=== Section Start ===
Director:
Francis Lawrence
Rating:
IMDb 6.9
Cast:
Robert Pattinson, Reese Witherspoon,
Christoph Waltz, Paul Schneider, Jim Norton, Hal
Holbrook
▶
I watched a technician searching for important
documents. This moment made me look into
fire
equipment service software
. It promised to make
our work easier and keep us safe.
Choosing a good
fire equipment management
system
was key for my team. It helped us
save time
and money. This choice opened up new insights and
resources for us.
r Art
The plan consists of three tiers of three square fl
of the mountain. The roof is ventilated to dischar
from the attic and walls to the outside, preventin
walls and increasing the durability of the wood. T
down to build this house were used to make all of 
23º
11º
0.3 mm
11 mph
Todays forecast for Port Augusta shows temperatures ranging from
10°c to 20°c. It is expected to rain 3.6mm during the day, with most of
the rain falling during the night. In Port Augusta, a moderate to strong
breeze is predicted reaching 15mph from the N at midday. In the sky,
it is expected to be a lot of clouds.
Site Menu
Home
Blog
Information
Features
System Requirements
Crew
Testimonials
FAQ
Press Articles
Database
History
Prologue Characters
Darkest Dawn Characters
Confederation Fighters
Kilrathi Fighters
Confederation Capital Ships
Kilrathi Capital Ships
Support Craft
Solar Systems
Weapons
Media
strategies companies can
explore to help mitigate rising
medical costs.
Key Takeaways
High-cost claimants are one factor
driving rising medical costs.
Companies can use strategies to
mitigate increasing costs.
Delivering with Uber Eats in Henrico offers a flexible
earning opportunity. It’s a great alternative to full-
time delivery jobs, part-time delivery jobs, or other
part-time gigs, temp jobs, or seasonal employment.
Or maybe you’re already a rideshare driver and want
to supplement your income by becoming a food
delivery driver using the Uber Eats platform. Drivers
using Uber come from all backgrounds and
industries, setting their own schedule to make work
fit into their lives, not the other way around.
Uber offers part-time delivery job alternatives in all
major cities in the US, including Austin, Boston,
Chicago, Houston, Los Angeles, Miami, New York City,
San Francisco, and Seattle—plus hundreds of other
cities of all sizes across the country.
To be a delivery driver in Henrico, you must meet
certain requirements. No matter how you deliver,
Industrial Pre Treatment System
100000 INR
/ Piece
=== Section End ===
The listing above must be transcribed exactly, line by line.

_Your response_
Director:
Francis Lawrence
Rating:
IMDb 6.9
Cast:
Robert Pattinson, Reese Witherspoon,
Christoph Waltz, Paul Schneider, Jim Norton, Hal
Holbrook
▶
I watched a technician searching for important
documents. This moment made me look into
fire
equipment service software
. It promised to make
our work easier and keep us safe.
Choosing a good
fire equipment management
system
was key for my team. It helped us
save time
and money. This choice opened up new insights and
resources for us.
r Art
The plan consists of three tiers of three square fl
of the mountain. The roof is ventilated to dischar
from the attic and walls to the outside, preventin
walls and increasing the durability of the wood. T
down to build this house were used to make all of 
23º
11º
0.3 mm
11 mph
Todays forecast for Port Augusta shows temperatures ranging from
10°c to 20°c. It is expected to rain 3.6mm during the day, with most of
the rain falling during the night. In Port Augusta, a moderate to strong
breeze is predicted reaching 15mph from the N at midday. In the sky,
it is expected to be a lot of clouds.
Site Menu
Home
Blog
Information
Features
System Requirements
Crew
Testimonials
FAQ
Press Articles
Database
History
Prologue Characters
Darkest Dawn Characters
Confederation Fighters
Kilrathi Fighters
Confederation Capital Ships
Kilrathi Capital Ships
Support Craft
Solar Systems
Weapons
Media
strategies companies can
explore to help mitigate rising
medical costs.
Key Takeaways
High-cost claimants are one factor
driving rising medical costs.
Companies can use strategies to
mitigate increasing costs.
Delivering with Uber Eats in Henrico offers a flexible
earning opportunity. It’s a great alternative to full-
time delivery jobs, part-time delivery jobs, or other
part-time gigs, temp jobs, or seasonal employment.
Or maybe you’re already a rideshare driver and want
to supplement your income by becoming a food
delivery driver using the Uber Eats platform. Drivers
using Uber come from all backgrounds and
industries, setting their own schedule to make work
fit into their lives, not the other way around.
Uber offers part-time delivery job alternatives in all
major cities in the US, including Austin, Boston,
Chicago, Houston, Los Angeles, Miami, New York City,
San Francisco, and Seattle—plus hundreds of other
cities of all sizes across the country.
To be a delivery driver in Henrico, you must meet
certain requirements. No matter how you deliver,
Industrial Pre Treatment System
100000 INR
/ Piece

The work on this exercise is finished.